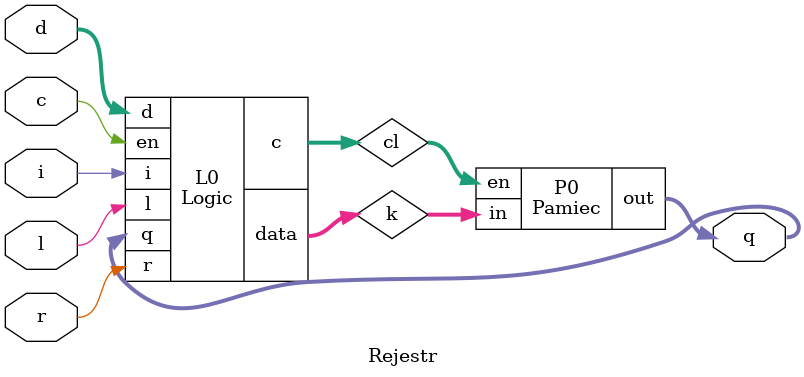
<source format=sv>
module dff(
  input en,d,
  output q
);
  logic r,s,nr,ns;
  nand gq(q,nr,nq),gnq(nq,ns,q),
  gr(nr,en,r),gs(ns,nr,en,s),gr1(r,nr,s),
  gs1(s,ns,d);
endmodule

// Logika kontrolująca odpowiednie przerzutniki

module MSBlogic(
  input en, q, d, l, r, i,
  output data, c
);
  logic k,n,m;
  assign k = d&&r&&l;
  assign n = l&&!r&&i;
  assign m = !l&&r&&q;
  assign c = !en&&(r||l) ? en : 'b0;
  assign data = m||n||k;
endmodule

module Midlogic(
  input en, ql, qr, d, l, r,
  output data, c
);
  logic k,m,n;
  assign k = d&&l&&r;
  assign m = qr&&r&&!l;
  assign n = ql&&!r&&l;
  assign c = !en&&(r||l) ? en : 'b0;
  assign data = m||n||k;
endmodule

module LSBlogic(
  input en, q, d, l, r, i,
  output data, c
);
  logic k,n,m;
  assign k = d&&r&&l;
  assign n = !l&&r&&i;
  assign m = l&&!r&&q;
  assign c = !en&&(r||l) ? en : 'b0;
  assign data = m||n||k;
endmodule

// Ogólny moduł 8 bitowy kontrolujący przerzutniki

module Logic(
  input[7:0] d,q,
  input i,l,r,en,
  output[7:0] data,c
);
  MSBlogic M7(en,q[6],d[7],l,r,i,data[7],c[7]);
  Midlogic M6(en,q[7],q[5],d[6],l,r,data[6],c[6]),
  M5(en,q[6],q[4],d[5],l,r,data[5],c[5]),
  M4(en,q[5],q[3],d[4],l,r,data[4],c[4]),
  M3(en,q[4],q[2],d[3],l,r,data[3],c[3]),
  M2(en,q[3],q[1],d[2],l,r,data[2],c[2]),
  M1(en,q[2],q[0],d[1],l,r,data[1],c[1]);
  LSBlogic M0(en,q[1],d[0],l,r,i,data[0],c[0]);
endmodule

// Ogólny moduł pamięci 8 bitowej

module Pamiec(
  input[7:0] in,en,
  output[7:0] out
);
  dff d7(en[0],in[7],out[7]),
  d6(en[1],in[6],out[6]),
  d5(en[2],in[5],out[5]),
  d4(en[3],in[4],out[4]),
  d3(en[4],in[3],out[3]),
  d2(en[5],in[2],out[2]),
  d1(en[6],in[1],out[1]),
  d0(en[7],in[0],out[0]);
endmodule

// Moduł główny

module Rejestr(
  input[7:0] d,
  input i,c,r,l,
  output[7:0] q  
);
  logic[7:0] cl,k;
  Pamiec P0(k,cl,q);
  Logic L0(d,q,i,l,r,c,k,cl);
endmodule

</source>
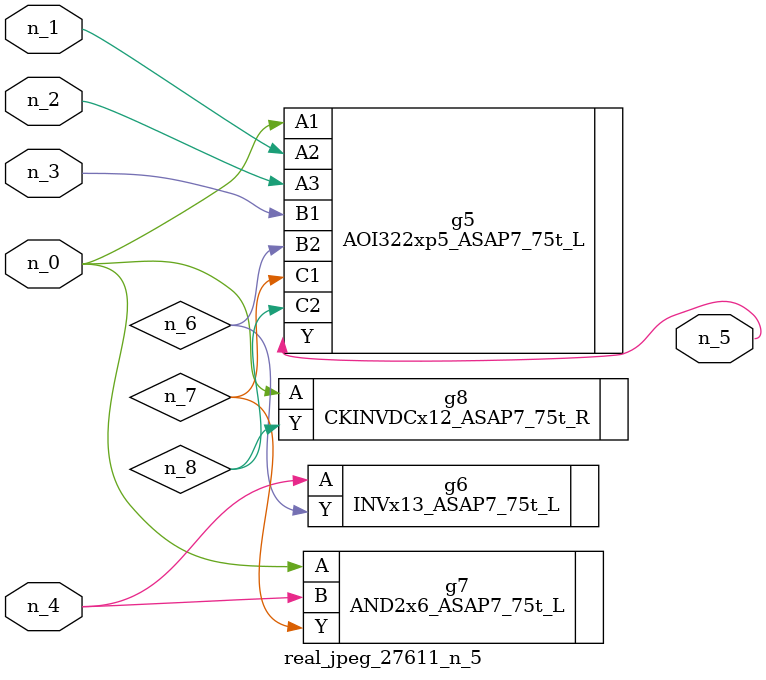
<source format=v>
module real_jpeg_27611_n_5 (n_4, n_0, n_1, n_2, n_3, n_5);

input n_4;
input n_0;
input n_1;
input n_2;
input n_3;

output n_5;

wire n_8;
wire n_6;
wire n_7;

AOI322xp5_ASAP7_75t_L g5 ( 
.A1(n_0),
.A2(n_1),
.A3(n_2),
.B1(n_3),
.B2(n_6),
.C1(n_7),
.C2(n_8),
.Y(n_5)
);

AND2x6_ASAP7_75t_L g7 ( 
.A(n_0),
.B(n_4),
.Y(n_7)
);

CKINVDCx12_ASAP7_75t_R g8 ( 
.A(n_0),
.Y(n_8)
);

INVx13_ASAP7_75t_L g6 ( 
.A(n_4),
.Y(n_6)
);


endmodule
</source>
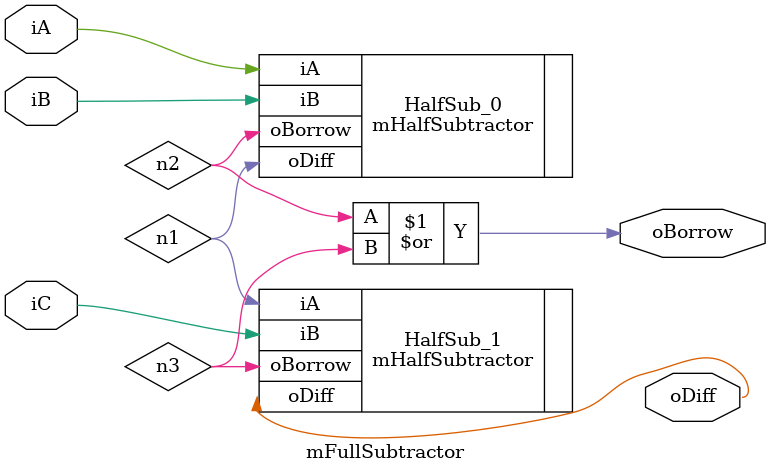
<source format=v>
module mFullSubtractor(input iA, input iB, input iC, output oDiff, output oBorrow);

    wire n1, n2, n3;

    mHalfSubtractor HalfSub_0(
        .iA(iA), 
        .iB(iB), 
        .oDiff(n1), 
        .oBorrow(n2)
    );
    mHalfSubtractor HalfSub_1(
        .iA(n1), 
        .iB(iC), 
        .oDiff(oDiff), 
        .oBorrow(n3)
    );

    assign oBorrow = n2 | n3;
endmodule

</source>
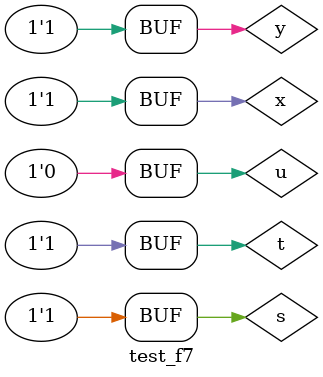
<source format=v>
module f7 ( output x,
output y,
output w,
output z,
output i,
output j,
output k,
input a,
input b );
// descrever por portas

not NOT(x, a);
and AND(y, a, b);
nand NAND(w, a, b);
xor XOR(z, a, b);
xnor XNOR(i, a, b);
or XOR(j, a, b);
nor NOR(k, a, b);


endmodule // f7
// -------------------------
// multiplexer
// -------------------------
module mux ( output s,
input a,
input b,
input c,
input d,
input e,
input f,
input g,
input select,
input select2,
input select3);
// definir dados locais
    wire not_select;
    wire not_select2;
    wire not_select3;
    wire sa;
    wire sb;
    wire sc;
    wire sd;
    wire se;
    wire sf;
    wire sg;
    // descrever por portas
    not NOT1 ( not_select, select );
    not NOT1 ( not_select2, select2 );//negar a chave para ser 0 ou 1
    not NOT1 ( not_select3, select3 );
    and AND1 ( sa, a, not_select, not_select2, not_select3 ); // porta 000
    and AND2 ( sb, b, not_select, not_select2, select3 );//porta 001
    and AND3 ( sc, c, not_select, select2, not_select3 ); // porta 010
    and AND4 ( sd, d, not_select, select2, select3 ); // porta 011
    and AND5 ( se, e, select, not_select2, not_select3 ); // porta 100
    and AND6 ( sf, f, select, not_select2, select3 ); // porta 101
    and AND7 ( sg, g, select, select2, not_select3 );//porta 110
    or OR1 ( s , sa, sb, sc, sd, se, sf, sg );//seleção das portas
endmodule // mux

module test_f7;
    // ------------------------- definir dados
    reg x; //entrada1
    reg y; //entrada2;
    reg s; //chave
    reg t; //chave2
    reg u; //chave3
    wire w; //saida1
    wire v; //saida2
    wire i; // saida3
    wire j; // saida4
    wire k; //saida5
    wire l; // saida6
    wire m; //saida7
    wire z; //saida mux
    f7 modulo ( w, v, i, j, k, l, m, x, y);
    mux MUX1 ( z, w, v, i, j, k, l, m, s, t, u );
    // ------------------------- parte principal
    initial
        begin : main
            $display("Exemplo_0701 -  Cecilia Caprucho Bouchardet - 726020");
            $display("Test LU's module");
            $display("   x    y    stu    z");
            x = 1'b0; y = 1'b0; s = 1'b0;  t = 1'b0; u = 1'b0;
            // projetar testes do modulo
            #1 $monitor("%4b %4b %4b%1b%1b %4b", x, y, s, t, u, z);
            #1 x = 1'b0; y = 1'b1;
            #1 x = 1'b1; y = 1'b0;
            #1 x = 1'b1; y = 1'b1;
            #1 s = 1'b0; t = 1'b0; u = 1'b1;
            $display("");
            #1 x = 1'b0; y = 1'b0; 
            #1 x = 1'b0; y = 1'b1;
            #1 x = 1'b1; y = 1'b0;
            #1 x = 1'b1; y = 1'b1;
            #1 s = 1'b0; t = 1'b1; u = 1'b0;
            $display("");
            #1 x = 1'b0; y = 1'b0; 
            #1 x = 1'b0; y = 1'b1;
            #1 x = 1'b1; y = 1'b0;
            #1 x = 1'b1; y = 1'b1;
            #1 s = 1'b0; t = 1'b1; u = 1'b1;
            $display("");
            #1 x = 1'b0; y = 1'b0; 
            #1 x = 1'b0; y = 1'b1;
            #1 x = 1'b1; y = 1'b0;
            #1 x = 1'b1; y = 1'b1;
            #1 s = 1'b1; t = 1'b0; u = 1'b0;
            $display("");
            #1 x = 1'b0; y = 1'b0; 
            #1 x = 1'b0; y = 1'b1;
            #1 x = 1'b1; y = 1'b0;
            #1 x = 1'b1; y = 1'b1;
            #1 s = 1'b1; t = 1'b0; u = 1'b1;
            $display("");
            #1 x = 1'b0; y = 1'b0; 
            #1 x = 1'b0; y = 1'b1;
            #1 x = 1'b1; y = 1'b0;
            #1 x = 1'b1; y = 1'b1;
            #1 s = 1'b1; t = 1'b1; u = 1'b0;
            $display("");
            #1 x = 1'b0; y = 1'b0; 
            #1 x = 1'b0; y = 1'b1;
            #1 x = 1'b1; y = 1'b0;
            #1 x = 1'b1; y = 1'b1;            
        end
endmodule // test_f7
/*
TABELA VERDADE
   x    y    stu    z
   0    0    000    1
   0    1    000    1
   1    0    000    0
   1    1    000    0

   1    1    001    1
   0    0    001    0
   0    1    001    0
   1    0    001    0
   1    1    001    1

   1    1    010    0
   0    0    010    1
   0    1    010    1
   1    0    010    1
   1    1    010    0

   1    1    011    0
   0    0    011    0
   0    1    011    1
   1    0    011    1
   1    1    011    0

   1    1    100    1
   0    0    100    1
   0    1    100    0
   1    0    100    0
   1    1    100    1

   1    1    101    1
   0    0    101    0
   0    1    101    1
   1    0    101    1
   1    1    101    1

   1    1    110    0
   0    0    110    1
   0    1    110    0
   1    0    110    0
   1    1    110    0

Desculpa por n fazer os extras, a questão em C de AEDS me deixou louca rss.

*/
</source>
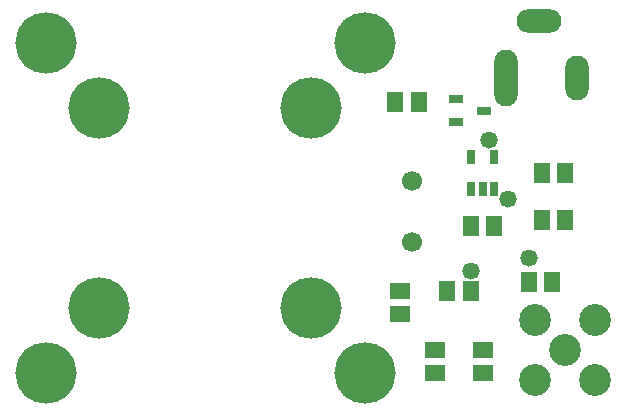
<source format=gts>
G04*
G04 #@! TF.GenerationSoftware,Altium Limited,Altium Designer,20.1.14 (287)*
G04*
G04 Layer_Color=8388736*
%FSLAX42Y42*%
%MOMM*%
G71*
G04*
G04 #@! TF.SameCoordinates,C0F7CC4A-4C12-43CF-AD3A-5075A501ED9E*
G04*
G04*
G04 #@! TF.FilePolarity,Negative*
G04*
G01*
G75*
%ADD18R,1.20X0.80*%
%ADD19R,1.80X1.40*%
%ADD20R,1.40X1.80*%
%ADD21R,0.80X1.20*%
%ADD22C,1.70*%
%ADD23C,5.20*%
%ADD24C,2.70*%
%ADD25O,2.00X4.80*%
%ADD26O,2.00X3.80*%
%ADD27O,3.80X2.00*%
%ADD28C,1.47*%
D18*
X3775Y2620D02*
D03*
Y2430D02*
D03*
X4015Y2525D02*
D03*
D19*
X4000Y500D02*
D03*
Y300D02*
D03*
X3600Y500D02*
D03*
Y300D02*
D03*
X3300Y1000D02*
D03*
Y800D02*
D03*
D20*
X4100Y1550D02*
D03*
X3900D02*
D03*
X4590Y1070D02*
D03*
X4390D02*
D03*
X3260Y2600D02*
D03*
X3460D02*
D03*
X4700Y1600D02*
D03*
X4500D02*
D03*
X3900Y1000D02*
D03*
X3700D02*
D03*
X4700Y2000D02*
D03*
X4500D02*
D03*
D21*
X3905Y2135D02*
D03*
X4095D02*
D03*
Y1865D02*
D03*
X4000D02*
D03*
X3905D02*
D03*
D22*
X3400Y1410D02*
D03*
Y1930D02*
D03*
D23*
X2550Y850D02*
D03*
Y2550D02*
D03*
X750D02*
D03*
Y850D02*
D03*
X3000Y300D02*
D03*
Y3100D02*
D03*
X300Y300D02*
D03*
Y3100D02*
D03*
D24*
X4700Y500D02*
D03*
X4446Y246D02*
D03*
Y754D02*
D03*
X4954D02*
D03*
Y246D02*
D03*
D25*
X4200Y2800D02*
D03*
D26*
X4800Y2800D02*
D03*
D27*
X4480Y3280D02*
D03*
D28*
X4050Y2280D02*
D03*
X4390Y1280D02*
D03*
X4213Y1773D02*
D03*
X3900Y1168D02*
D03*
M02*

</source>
• • • •
#### PROBLEM:
The exercise is to copy out every line above that has the word "dados" in it.

#### RESPONSE:
// definir dados locais
    // ------------------------- definir dados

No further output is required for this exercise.